I’ll again skip the steps and go straight to the summation, but you should do it from the start. Practice makes better.

\[1 + 2 + 3 + 4 + ... + \sqrt{i}\]Which we know is $\Theta((\sqrt{i})^2) = \Theta(i)$, and we’ll do the same shortcut to say that $f(i) = i$.

Now, with the outer loop we’ll use this function $f(i) = i$ and we get the summation:

\[1 + 2 + 3 + 4 + ... + N^2\]This is an arithmetic summation, so we take the last term, square it, and throw a $\Theta$ on it.
Thus, `dLoop3`

has a running time that is $\Theta((N^2)^2) = \Theta(N^4)$.

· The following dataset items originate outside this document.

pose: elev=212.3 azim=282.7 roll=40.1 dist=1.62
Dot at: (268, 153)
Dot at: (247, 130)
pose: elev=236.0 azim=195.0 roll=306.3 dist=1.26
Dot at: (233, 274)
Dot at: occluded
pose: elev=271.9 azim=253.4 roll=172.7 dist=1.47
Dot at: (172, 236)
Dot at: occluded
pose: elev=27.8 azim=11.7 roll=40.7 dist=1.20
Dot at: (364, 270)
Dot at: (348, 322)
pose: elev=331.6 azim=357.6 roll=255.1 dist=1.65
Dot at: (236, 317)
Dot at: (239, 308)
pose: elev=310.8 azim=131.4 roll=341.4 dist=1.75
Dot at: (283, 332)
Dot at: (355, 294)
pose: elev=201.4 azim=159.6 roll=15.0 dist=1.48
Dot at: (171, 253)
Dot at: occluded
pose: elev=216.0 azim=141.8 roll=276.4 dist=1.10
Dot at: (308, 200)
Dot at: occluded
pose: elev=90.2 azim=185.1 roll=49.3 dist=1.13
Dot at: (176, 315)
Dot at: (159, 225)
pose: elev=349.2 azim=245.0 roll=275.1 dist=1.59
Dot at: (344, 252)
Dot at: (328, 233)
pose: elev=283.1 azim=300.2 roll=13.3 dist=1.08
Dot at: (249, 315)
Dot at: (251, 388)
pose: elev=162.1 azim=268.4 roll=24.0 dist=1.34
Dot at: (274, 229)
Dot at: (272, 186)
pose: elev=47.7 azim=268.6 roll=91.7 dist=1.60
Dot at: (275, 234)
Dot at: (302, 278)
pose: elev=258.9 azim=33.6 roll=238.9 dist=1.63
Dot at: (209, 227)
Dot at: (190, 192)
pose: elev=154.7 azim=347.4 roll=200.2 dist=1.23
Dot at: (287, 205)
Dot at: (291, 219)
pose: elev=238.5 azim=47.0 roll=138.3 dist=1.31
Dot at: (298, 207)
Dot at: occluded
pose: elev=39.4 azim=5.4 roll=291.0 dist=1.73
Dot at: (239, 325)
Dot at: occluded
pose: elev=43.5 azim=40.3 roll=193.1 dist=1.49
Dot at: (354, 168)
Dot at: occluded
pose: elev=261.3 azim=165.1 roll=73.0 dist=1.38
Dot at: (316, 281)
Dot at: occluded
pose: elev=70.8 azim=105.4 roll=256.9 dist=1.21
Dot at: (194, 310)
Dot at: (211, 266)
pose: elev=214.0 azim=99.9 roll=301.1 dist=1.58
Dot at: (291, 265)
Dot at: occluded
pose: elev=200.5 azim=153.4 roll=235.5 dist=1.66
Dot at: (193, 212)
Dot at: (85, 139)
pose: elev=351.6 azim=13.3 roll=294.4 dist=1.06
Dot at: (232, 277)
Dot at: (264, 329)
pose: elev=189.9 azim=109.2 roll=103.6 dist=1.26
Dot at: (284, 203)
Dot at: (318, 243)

I hope you see that this is really not that bad. It’s just sticking to the rules.

### Summary of double loop Java methods

We learned a strategy for approaching these.

- Figure out the work done in the inner loop as a function of $i$. Call this $f(i)$.
- Use this $f(i)$ with the outer loop and the same exact process

Unlike singe loops, you’ll likely **not** be able to look at a double loop and instantly tell what its runtime is. That’s OK. Whenever I do double loops I always write it out since it’s so easy to make. a mistake if you try to do it in your head. The process is tried and tested, so just practice using it and you’ll always get these ones right.

You should now appreciate the way we did single loops. It made double loops so much easier. You could even do triple, quadruple, and more loops. But … that’s super annoying. I’m not saying it’s out of scope for any exam since it’s basically the same thing as a double loop, I’m just saying it’s annoying.

You should try a few functions before moving onto the next section. Just like with single loops, try making your own functions with different $f, g$ functions and different ways to increment $i$. You’re more likely to run into summations that you don’t know how to simplify, and you should either ask a TA/friend/post on Ed or just leave it.

That’s it for nested loop asymptotics questions. You are now certified to do loop problems and teach your friends too as that is the absolute best way to learn. Next up is recursion!